I honestly don’t know if you could’ve come up with a better series of creative choices than was made here.
All of this sitting on top of the best creative choice of all, which was to make this a horror film. Too many writers would’ve written the version of this that the Black List logline implies. Which is a criminal who stays with a woman while avoiding the bad guys chasing him. That story ISN’T SEXY ENOUGH for a screenplay. You need a genre element to make people care (not to mention, make it marketable!). And that’s what we get here. We get the werewolf element.
How do we know that the non-genre version doesn’t work? Cause we’ve seen it. Jason Reitman’s snore-fest, Labor Day. Same premise. But no werewolf.

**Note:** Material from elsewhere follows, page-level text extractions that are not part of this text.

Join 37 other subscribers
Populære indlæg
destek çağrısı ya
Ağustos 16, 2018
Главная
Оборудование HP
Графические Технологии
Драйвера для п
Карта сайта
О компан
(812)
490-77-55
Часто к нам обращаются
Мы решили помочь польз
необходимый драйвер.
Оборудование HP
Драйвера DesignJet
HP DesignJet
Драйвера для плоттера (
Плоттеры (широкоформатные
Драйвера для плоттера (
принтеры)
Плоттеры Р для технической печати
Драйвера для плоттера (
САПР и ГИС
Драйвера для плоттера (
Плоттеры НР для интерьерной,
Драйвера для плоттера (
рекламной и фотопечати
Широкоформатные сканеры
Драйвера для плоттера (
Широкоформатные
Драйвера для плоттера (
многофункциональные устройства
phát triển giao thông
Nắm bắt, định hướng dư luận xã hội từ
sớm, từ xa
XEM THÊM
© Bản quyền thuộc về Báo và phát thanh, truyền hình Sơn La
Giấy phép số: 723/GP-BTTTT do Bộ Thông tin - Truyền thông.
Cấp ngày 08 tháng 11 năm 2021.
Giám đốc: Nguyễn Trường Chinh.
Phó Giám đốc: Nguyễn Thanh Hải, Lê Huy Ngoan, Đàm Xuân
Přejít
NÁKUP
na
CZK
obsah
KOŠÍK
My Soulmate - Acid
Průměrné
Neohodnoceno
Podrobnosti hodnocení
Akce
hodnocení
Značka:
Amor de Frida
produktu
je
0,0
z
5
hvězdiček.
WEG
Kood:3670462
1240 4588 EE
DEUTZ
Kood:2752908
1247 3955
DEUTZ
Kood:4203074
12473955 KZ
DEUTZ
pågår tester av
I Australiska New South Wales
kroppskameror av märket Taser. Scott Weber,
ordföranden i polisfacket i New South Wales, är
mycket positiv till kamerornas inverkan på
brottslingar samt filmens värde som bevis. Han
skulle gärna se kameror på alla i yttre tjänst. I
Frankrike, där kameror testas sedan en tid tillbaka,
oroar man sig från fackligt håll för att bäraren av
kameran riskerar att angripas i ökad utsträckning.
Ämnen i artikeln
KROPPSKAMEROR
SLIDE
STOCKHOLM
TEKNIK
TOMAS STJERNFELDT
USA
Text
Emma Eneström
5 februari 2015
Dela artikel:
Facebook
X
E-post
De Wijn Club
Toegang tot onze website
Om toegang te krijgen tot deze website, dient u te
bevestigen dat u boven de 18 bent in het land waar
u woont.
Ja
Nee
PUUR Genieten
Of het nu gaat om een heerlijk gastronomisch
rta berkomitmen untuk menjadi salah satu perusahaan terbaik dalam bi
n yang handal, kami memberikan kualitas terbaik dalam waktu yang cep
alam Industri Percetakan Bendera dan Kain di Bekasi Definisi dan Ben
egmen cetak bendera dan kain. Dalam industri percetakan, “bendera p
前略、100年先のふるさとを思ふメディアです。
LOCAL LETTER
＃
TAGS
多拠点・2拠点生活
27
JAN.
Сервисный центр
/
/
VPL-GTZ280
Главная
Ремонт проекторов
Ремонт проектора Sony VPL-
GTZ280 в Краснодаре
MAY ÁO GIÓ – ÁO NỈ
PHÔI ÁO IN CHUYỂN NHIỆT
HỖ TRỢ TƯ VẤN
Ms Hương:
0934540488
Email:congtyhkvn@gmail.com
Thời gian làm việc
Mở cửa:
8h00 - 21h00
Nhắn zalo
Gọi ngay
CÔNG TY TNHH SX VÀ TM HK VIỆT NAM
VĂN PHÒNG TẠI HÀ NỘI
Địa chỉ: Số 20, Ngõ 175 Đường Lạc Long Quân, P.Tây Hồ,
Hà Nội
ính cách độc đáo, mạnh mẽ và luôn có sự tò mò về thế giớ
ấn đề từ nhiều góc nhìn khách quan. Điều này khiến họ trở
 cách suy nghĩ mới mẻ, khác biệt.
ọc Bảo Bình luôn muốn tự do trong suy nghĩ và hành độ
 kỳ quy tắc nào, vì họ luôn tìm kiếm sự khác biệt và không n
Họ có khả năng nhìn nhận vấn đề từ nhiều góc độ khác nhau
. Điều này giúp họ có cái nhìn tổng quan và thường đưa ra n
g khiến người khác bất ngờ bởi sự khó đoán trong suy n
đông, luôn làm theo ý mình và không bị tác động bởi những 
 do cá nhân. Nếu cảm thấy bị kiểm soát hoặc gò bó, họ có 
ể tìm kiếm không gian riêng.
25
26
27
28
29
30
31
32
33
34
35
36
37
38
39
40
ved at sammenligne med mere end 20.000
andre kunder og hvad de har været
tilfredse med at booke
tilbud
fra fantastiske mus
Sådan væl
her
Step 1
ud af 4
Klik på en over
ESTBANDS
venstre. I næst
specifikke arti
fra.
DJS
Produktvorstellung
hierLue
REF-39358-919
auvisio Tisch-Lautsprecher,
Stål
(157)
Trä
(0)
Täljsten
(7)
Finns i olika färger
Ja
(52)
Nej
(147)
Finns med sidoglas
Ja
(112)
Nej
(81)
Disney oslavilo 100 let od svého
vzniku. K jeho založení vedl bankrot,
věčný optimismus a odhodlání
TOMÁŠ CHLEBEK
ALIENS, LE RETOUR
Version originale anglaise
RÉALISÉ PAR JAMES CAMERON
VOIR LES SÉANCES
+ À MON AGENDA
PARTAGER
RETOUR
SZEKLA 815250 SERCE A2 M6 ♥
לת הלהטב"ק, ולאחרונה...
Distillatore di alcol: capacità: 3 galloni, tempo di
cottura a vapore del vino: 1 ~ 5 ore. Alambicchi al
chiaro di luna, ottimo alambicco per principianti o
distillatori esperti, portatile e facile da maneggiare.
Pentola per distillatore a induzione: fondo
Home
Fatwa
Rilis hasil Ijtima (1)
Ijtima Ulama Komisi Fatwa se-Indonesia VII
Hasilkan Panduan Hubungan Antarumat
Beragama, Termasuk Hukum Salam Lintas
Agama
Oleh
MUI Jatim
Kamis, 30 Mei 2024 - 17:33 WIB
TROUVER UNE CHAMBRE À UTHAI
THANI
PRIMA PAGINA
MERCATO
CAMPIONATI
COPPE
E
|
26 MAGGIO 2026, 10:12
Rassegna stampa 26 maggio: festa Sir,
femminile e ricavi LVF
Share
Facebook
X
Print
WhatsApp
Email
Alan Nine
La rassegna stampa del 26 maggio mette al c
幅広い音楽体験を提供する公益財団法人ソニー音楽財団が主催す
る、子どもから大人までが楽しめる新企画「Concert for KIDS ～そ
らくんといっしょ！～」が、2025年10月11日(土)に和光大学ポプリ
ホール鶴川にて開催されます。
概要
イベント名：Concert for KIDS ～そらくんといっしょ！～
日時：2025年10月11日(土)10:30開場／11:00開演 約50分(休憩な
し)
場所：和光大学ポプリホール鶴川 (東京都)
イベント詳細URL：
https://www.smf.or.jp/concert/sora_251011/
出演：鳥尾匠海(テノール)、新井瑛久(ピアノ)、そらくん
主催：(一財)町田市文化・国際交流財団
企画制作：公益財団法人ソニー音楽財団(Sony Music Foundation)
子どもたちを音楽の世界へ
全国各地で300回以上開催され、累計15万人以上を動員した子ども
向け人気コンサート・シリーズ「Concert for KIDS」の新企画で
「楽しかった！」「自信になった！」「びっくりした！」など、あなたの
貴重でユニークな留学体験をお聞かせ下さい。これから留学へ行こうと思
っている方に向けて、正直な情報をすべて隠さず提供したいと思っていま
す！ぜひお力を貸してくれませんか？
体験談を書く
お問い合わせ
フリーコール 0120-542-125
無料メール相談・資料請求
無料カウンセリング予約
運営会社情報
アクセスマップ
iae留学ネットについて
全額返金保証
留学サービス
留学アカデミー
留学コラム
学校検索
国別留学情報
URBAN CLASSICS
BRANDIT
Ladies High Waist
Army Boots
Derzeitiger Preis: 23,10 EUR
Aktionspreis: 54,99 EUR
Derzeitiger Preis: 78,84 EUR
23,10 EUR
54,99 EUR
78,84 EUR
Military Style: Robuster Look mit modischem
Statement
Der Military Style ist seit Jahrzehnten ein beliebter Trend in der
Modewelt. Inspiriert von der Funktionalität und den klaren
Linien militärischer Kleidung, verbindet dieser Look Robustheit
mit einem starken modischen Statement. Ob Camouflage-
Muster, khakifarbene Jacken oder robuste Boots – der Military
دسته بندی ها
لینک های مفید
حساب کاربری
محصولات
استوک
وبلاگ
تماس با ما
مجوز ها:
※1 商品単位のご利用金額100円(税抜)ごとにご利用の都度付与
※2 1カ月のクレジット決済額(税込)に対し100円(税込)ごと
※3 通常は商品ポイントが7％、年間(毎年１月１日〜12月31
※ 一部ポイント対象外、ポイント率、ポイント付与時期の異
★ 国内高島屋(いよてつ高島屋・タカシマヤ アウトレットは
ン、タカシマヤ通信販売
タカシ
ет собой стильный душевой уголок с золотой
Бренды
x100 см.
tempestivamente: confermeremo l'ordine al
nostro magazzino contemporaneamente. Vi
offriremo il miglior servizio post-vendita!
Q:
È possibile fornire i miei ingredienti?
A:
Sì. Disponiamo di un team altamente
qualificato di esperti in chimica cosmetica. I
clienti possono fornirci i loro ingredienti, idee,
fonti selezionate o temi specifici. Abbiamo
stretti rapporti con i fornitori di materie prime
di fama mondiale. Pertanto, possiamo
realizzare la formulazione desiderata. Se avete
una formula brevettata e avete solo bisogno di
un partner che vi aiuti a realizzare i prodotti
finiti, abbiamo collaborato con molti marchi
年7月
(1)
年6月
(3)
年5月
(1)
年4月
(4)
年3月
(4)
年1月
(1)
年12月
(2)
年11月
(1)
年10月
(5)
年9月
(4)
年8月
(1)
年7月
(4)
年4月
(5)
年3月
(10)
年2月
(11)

Which equaled 1000x more boring.
This is the kind of script that, if you can internalize all the choices made here, starting from the concept then moving into the plotting itself, you will massively improve your own screenwriting. Every screenwriter should read this script.
[ ] What the hell did I just read?
[ ] wasn’t for me
[ ] worth the read
[x] impressive (Top 25!)
[ ] genius
What I learned: The “Meet Mean.” We’ve all heard of the “Meet Cute.” But how much more interesting is it when your male and female leads are introduced via a “Meet Mean,” as was the case here? Liz drives up to Nick, asks him a few questions, lets him know there’s no way she’s letting him in her car, then drives off. I find that WAY MORE interesting than if they had an instant obsessive infatuation with one another.